Passage: Begin
So glad to hear that everything is fine! Good luck trying to get in some extra rest!!
I'm glad everything is ok and you are happy with the new hospital. That's reassuring.
I know the feeling of being panicked about movement and the moment they put on the sensor the baby is kicking that thing off my belly and into the next room.
But, both of my babies had to be delivered unexpectedly because I noticed a reduction in movement and went in to get checked and the babies were in distress. So, don't second guess yourself if it happens again. Head straight to L&D again.
On Friday the 13th, no less...I'm so glad everything was ok. It's better to be the paranoid mom than the one who ignores obvious warning signs, KWIM? Listen to your doctor -- take it easy (as much as possible anyway)!!
It is very smart of you to go in and be checked out. In my 9th month, I didn't feel my baby move for 3 hours, and I was almost in tears and refused to go have it checked out cause I was back stage at my Children's recital. Well baby moved later but my dh had a big mouth and blabbed to my DR. My Dr. chewed me out horribly. He told me that I would of felt horrid if some thing was wrong and that they could of helped and I waited too long. so don't feel stupid.
Passage: End
Input data: Begin
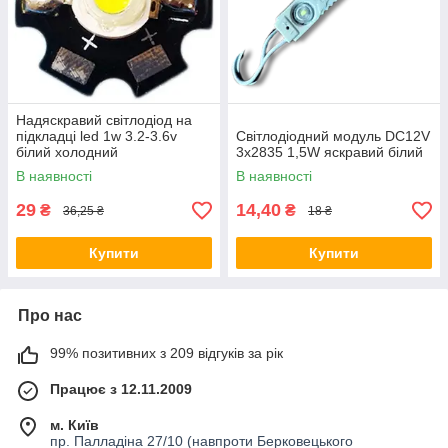
Надяскравий світлодіод на
підкладці led 1w 3.2-3.6v
Світлодіодний модуль DC12V
білий холодний
3x2835 1,5W яскравий білий
В наявності
В наявності
29
14,40
₴
₴
36,25 ₴
18 ₴
Купити
Купити
Про нас
99% позитивних з 209 відгуків за рік
Працює з 12.11.2009
м. Київ
пр. Палладіна 27/10 (навпроти Берковецького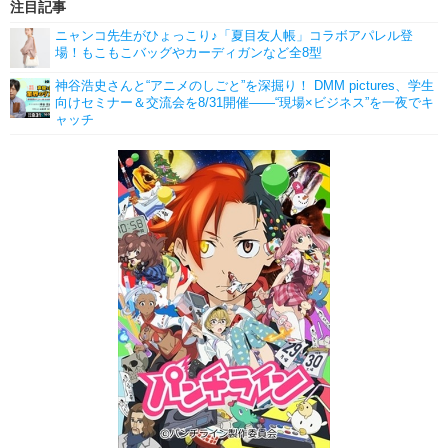
注目記事
ニャンコ先生がひょっこり♪「夏目友人帳」コラボアパレル登
場！もこもこバッグやカーディガンなど全8型
神谷浩史さんと“アニメのしごと”を深掘り！ DMM pictures、学生
向けセミナー＆交流会を8/31開催――“現場×ビジネス”を一夜でキ
ャッチ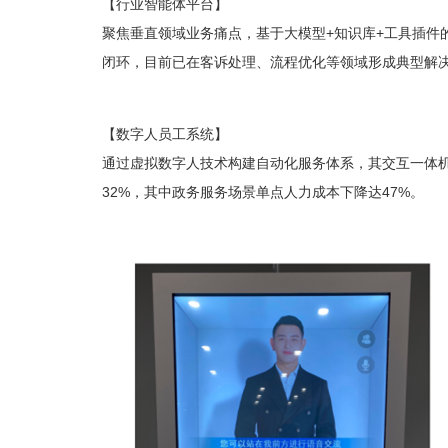
【行业智能体平台】
聚焦垂直领域业务痛点，基于大模型+知识库+工具插件
闭环，目前已在客诉处理、流程优化等领域形成典型解
【数字人员工系统】
通过虚拟数字人技术构建自动化服务体系，其交互一体
32%，其中政务服务场景单点人力成本下降达47%。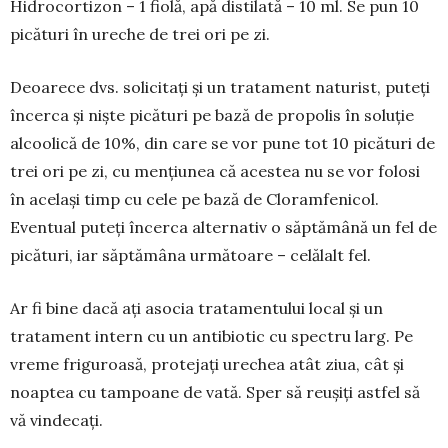
Hidrocortizon – 1 fiolă, apă distilată – 10 ml. Se pun 10
picături în ureche de trei ori pe zi.
Deoarece dvs. solicitați și un tratament naturist, puteți
încerca și niște picături pe bază de propolis în soluție
alcoolică de 10%, din care se vor pune tot 10 picături de
trei ori pe zi, cu mențiunea că acestea nu se vor folosi
în același timp cu cele pe bază de Cloramfenicol.
Eventual puteți încerca alternativ o săptămână un fel de
picături, iar săptămâna ur­mătoare – celălalt fel.
Ar fi bine dacă ați asocia tratamentului local și un
tratament intern cu un antibiotic cu spectru larg. Pe
vreme friguroasă, protejați urechea atât ziua, cât și
noaptea cu tam­poane de vată. Sper să reușiți astfel să
vă vindecați.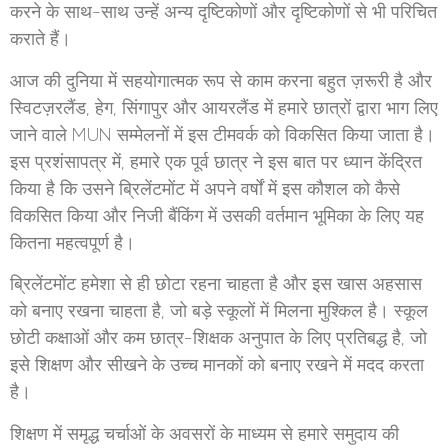
करने के साथ-साथ उन्हें अन्य दृष्टिकोणों और दृष्टिकोणों से भी परिचित
कराते हैं।
आज की दुनिया में सहयोगात्मक रूप से काम करना बहुत ज़रूरी है और
स्विटज़रलैंड, हेग, सिंगापुर और आयरलैंड में हमारे छात्रों द्वारा भाग लिए
जाने वाले MUN सम्मेलनों में इस टीमवर्क को विकसित किया जाता है।
इस प्रशंसापत्र में, हमारे एक पूर्व छात्र ने इस बात पर ध्यान केंद्रित
किया है कि उसने ब्रिलेंटमोंट में अपने वर्षों में इस कौशल को कैसे
विकसित किया और निजी बैंकिंग में उसकी वर्तमान भूमिका के लिए यह
कितना महत्वपूर्ण है।
ब्रिलेंटमोंट हमेशा से ही छोटा रहना चाहता है और इस खास अहसास
को बनाए रखना चाहता है, जो बड़े स्कूलों में मिलना मुश्किल है। स्कूल
छोटी कक्षाओं और कम छात्र-शिक्षक अनुपात के लिए प्रतिबद्ध है, जो
इसे शिक्षण और सीखने के उच्च मानकों को बनाए रखने में मदद करता
है।
शिक्षण में समृद्ध चर्चाओं के अवसरों के माध्यम से हमारे समुदाय की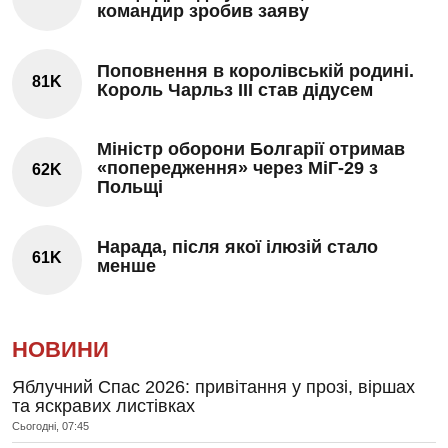
командир зробив заяву
Поповнення в королівській родині.
81K
Король Чарльз III став дідусем
Міністр оборони Болгарії отримав
«попередження» через МіГ-29 з
62K
Польщі
Нарада, після якої ілюзій стало
61K
менше
НОВИНИ
Яблучний Спас 2026: привітання у прозі, віршах
та яскравих листівках
Сьогодні, 07:45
Input data: End
§ Problems and tasks
1. In the comments about a baby moving less, how long did one commenter go without feeling her baby move in her 9th month?
2. Pick up the comments about a baby moving less right after the last sentence and keep going.

§ Set of answers
1. 3 hours

2.
I saw a comment you made on another blog and saw your son's name and am dying to know how you pronounce it. I like different name's, only I have never had a father of one of my children, let me name one of my kids yet!! lol
Oh Rita, I'm sure you must have been freaking out!! I went through a similar thing when I was 8 months pregnant with Zoey. I did everything I could to get her to move, and it didn't work. Went in for a NST, and as soon as I'm hooked up, she starts dancing away inside me. A pain in the butt from the very begining!
Glad everything is okay though!
Glad to hear everything is ok! I spent way too much time in surprise L&D visits, and never regretted the peace of mind I got from visiting.
I can't believe you're in the home stretch. Turn baby turn!!!